Shelley’s face was small and white; her hair was a mass of sausage-shaped curlers, shrouded under a heavy black net. She stood behind her screen door and looked out to where Ben Joe stood on the porch, under the yellow outside light, and to Ben Joe it seemed as if she was suddenly considering every detail of him, weighing him in the back of her faraway mind. With one hand she reached up vaguely to touch her curlers, obeying that part of her that wondered always, no matter what, whether she was fit to be seen. But it was only the most absent-minded gesture. Her eyes were still fixed on him, and she frowned a little and bent forward to see him more clearly.

“It’s me,” Ben Joe said.

“I know.”

She kept watching him. The two of them seemed to be standing between the two ticks of a clock, in a dead silence of time where there was no need to hurry about anything; as long as she stayed silent and watchful they were frozen stock-still between that clock’s ticking. Then she gave up, not finished with whatever it was she was trying to do but just giving up in the middle of it, and, clutching her quilted bathrobe more tightly about her, opened the door for him.

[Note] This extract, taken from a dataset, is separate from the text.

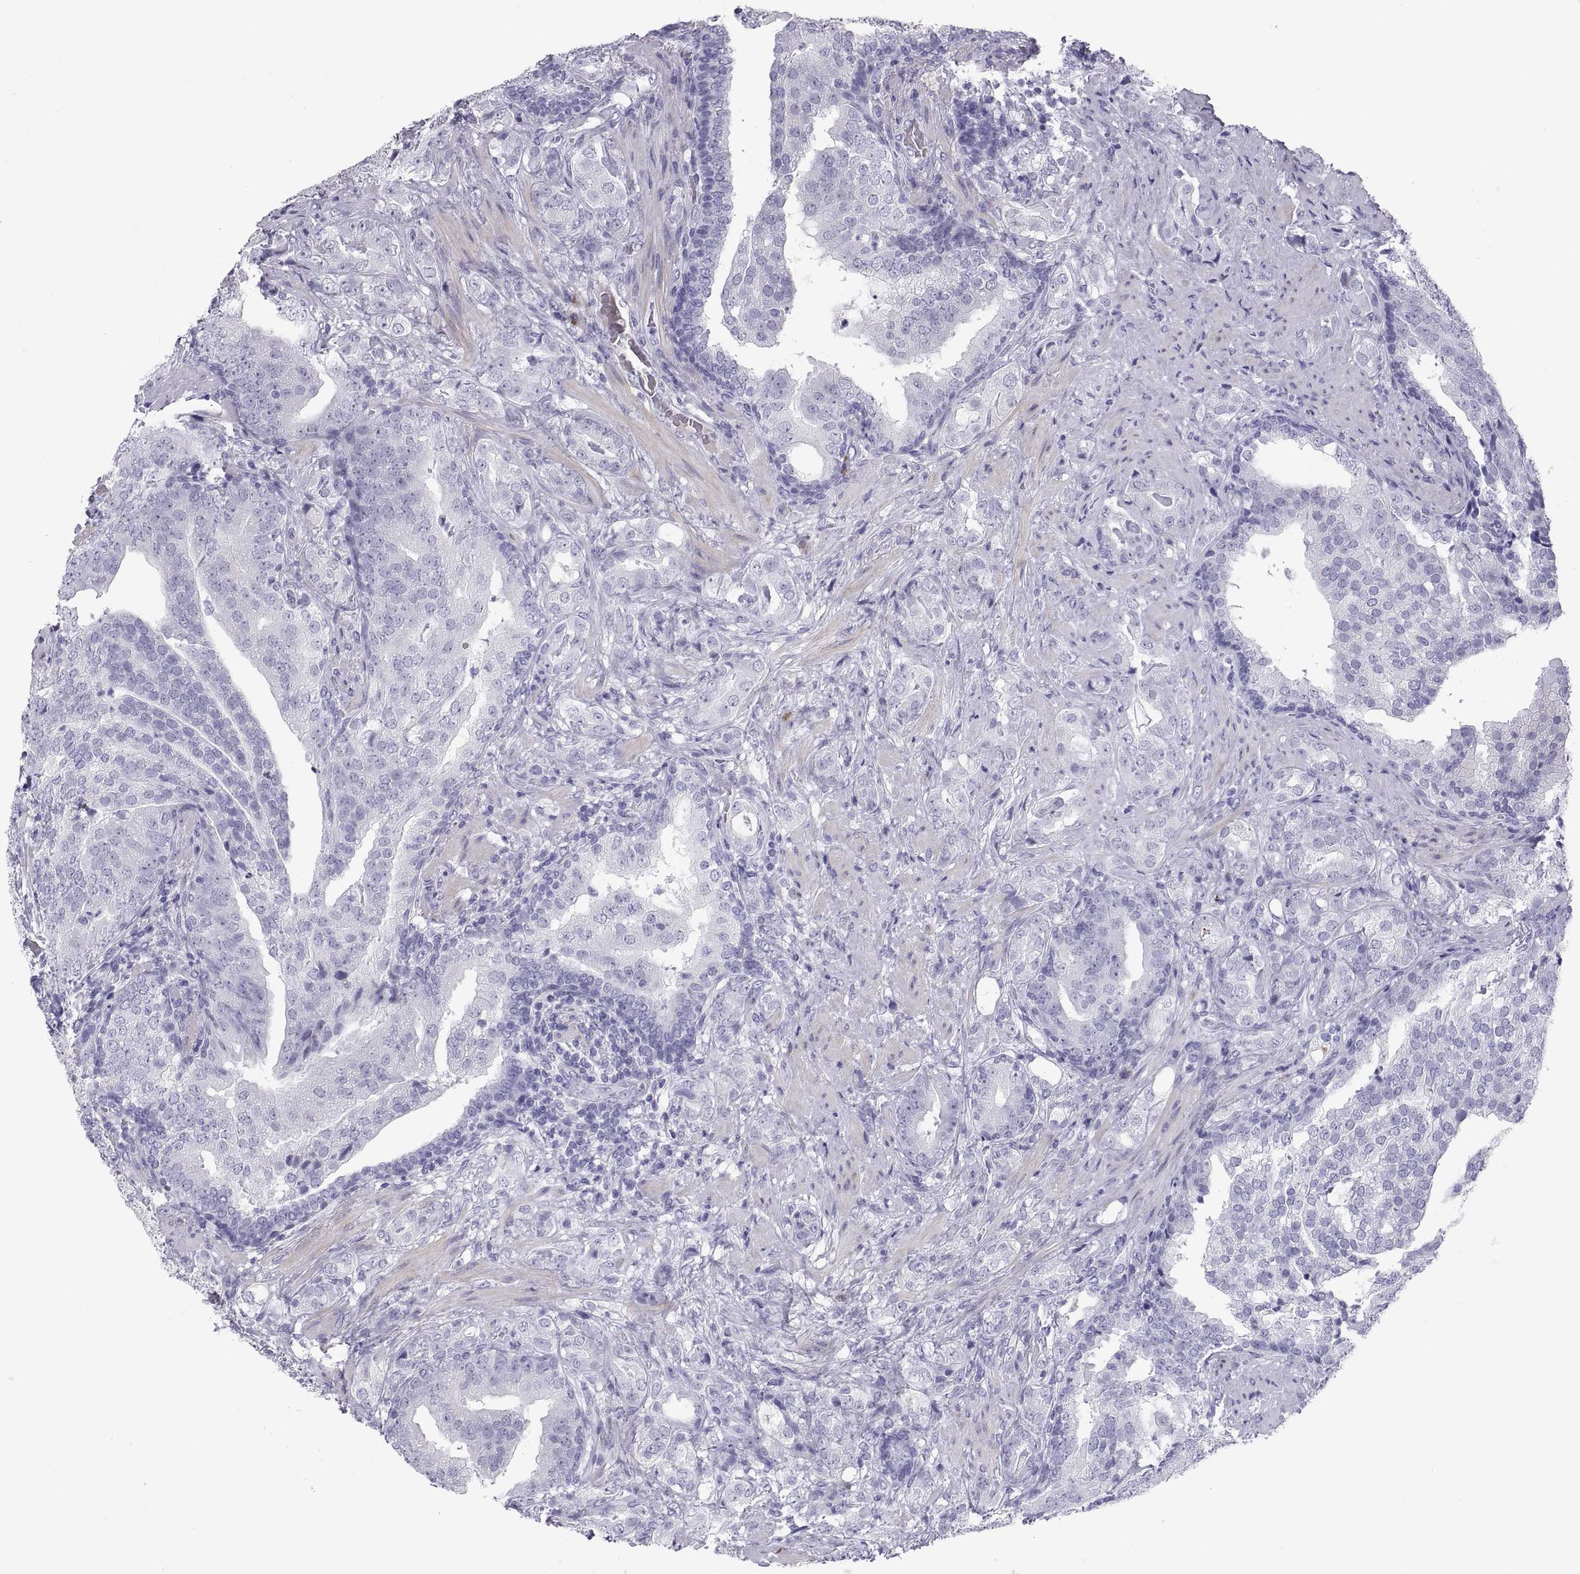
{"staining": {"intensity": "negative", "quantity": "none", "location": "none"}, "tissue": "prostate cancer", "cell_type": "Tumor cells", "image_type": "cancer", "snomed": [{"axis": "morphology", "description": "Adenocarcinoma, NOS"}, {"axis": "topography", "description": "Prostate"}], "caption": "Immunohistochemistry (IHC) of human prostate cancer (adenocarcinoma) reveals no expression in tumor cells.", "gene": "CT47A10", "patient": {"sex": "male", "age": 57}}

“I’ve been walking for hours,” he said.

She nodded. Nothing seemed to surprise her. When he stepped inside she held up both hands, in a gesture like a doll’s in a toy-shop window, to take the light sweater he was wearing, and he shucked it off and handed it to her.

“I know you weren’t expecting company,” he told her as she turned to hang up his sweater. “You can go on and do whatever you were doing before. I won’t mind.”